We apologize for the downtime this caused.

  • Christoph

    I’m glad to see Bitbucket informing users with such a high level of detail for every failure that occurs (last time EC2 went down, now the HDD failed). This shows how much you care for your users :-)

    Keep up your great work!

  • Christoph

    I’m glad to see Bitbucket informing users with such a high level of detail for every failure that occurs (last time EC2 went down, now the HDD failed). This shows how much you care for your users :-)nnKeep up your great work!

  • Christoph

    I’m glad to see Bitbucket informing users with such a high level of detail for every failure that occurs (last time EC2 went down, now the HDD failed). This shows how much you care for your users :-)

    Keep up your great work!

  • http://www.facebook.com/vglebov Vadim Glebov

    Thank you for the truth, this is awesome!

  • http://www.facebook.com/vglebov Vadim Glebov

    Thank you for the truth, this is awesome!

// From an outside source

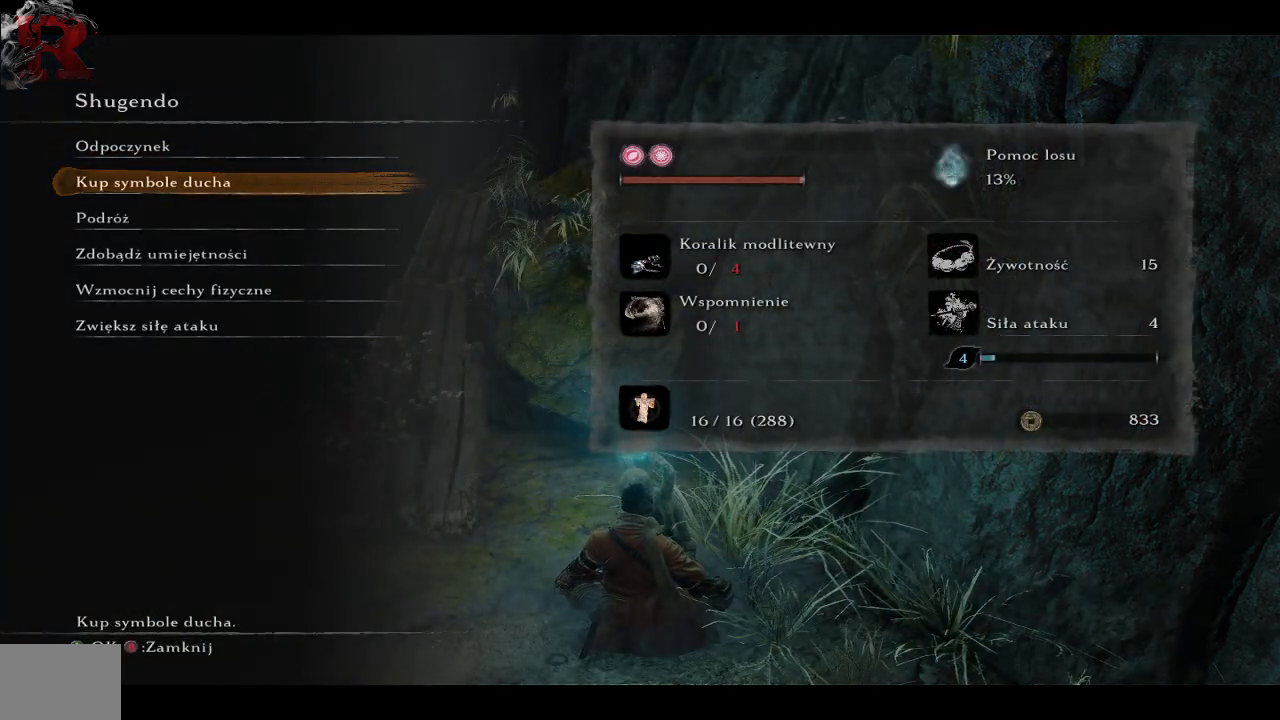
{"buttons": [], "left_stick": "center", "right_stick": "center", "events": []}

  • http://www.facebook.com/vglebov Vadim Glebov

    Thank you for the truth, this is awesome!

  • Ayaz Khan

    Thank you for catching and fixing the problem, and for taking the time to jot down the incident in detail. Kudos!

  • Ayaz Khan

    Thank you for catching and fixing the problem, and for taking the time to jot down the incident in detail. Kudos!

  • Ayaz Khan

    Thank you for catching and fixing the problem, and for taking the time to jot down the incident in detail. Kudos!

  • https://daenney.startssl.com/ Daniele Sluijters

    Glad that Atlassian is informing us about these things.

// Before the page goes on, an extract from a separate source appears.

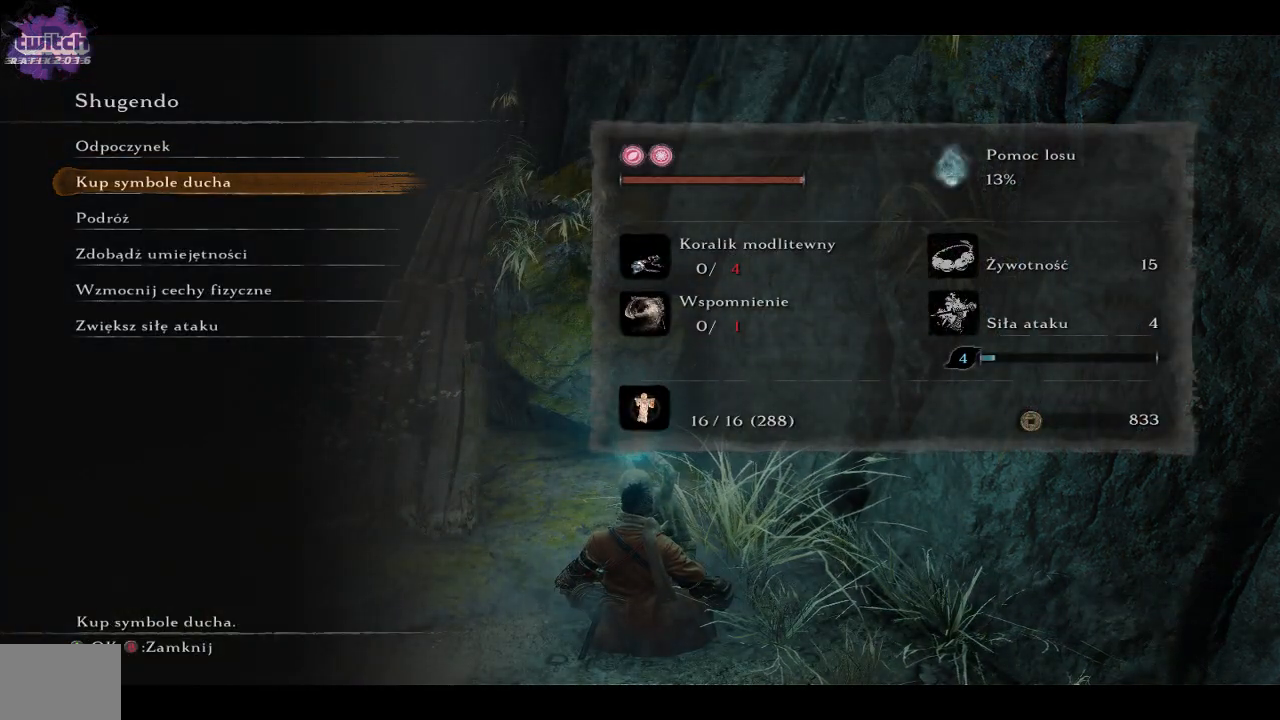
{"buttons": [], "left_stick": "center", "right_stick": "center", "events": []}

    Not to be party-pooper but BitBucket’s performance and responsiveness have taken quite a dive the past few weeks, this isn’t the first incident in the past month that rendered BitBucket (nearly) unusable at times…

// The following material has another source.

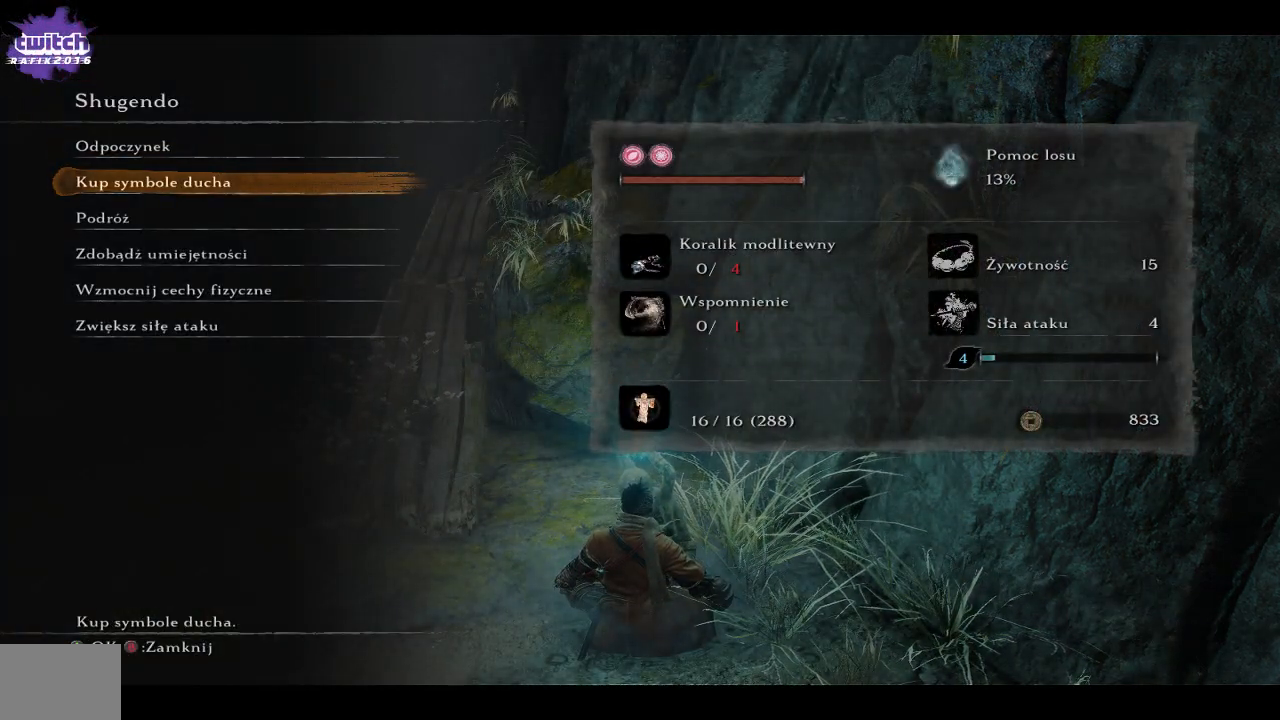
{"buttons": [], "left_stick": "center", "right_stick": "center", "events": []}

    • http://www.bitbucket.org Justen Stepka

      You’re right, during the last two weeks the site performance has been below par, which is why we’re being as transparent as possible. We’re accountable to the you as a site user, and we want you to know we’re doing everything we can to resolve all issues.

  • https://daenney.startssl.com/ Daniele Sluijters

    Glad that Atlassian is informing us about these things.nnNot to be party-pooper but BitBucket’s performance and responsiveness have taken quite a dive the past few weeks, this isn’t the first incident in the past month that rendered BitBucket (nearly) unusable at times…

  • https://daenney.startssl.com/ Daniele Sluijters

    Glad that Atlassian is informing us about these things.

    Not to be party-pooper but BitBucket’s performance and responsiveness have taken quite a dive the past few weeks, this isn’t the first incident in the past month that rendered BitBucket (nearly) unusable at times…

  • http://www.facebook.com/vassilevsky Ilya Vassilevsky

    How many storage nodes you have in total?

    • http://www.bitbucket.org Justen Stepka

      Right now we have two storage servers, with rsync backups to multiple locations.

      We recently purchased a NetApp with 50TB of storage.

  • http://www.facebook.com/vassilevsky Ilya Vassilevsky

    How many storage nodes you have in total?

  • http://www.facebook.com/vassilevsky Ilya Vassilevsky

    How many storage nodes you have in total?

  • Lidstromso

    The helm do not panic, the boat’s safe.

    White rice is delicious, grains difficult
    Tian kinds.

     

    Foamposites 2012

    Foamposites For Cheap

    http://www.foamposites2012online.com
     

  • Anonymous

    You’re right, during the last two weeks the site performance has been above par, which is why we’re being as transparent as possible. We’re accountable to the you as a site user, and we want you to know we’re doing everything we can to resolve all issues.n

  • http://www.bitbucket.org Justen Stepka

    You’re right, during the last two weeks the site performance has been below par, which is why we’re being as transparent as possible. We’re accountable to the you as a site user, and we want you to know we’re doing everything we can to resolve all issues.

  • Anonymous

    Right now we have two storage servers, with rsync backups tou00a0multipleu00a0locations.nnWeu00a0recentlyu00a0purchased au00a0NetApp with 50TB of storage.n

  • http://www.bitbucket.org Justen Stepka

    Right now we have two storage servers, with rsync backups to multiple locations.

    We recently purchased a NetApp with 50TB of storage.